When your protagonist is a badass spy who manages to make her way through high society Berlin during the war and brings back one of the most notorious German spies, you tend to expect so much more from her next adventure. And that’s why this book failed the expectations game, at least for me.
Maggie has returned to Scotland as an SOE instructor and is seemingly suffering from PTSD after having killed a man in self-defense. She is hard on her trainees but it’s understandable because she just wants them to be tougher. When she travels to Edinburgh to watch Susan’s play, she finds that two women are killed and Susan is critical. Her investigation into this and the catching of the culprit takes just a few chapters and it was so quick, I thought how was this even possible.

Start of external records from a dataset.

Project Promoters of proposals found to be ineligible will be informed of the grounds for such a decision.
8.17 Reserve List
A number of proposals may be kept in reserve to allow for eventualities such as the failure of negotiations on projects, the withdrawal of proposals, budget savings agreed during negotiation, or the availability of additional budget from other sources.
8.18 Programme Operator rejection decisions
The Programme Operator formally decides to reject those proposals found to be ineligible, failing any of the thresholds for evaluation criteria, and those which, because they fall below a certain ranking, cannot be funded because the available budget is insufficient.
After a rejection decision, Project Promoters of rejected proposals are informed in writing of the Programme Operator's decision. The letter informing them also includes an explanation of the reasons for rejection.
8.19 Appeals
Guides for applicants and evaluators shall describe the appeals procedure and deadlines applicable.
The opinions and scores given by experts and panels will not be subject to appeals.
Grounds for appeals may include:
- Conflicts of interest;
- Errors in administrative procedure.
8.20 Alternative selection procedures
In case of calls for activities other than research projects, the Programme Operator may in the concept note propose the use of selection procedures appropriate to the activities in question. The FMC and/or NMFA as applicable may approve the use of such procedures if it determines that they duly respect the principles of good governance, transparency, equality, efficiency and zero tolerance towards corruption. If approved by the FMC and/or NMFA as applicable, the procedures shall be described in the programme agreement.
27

Wasn’t this the plot of the book, at least according to the blurb. Most of the remaining book deals with the circumstances preceding the Japanese attack on Pearl Harbor. There was also another plot line of Clara Hess imprisoned in the Tower of London, her regression and some insight into her past.

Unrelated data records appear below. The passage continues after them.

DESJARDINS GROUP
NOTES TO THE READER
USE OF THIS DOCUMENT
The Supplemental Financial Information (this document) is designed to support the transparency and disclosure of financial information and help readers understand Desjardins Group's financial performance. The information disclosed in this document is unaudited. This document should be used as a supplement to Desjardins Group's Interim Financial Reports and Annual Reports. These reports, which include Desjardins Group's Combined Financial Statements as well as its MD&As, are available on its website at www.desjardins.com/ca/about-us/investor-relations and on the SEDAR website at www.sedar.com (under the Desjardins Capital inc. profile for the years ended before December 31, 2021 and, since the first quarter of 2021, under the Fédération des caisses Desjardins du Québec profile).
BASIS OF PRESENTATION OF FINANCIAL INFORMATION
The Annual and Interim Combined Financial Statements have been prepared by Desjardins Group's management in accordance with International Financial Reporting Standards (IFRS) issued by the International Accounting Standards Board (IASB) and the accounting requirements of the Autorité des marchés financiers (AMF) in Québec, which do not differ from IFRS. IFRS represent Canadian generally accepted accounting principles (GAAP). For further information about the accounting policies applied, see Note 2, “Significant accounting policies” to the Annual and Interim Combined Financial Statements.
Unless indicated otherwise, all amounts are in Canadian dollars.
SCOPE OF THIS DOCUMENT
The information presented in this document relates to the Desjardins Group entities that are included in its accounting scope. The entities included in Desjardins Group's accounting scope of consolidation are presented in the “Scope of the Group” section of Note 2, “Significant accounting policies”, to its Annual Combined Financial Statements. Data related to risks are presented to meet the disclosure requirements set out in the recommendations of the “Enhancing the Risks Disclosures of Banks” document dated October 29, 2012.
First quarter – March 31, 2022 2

I read these books because I like Maggie. That’s one reason I was disappointed here – there was so much less of her. The murders were hardly a mystery and I felt they were not up to Maggie’s standards. The mystery should at least be complicated enough for her to deploy her skills. The plot dealing with the Pearl Harbor attack is fiction of course, but it did make for an interesting perspective of how the imminent attack was planned and the intelligence failures that prevented from anticipating it. I was a bit confused about the whole Clara story and it didn’t make me feel any sympathetic towards her. On the whole, this book wasn’t bad, just not enough.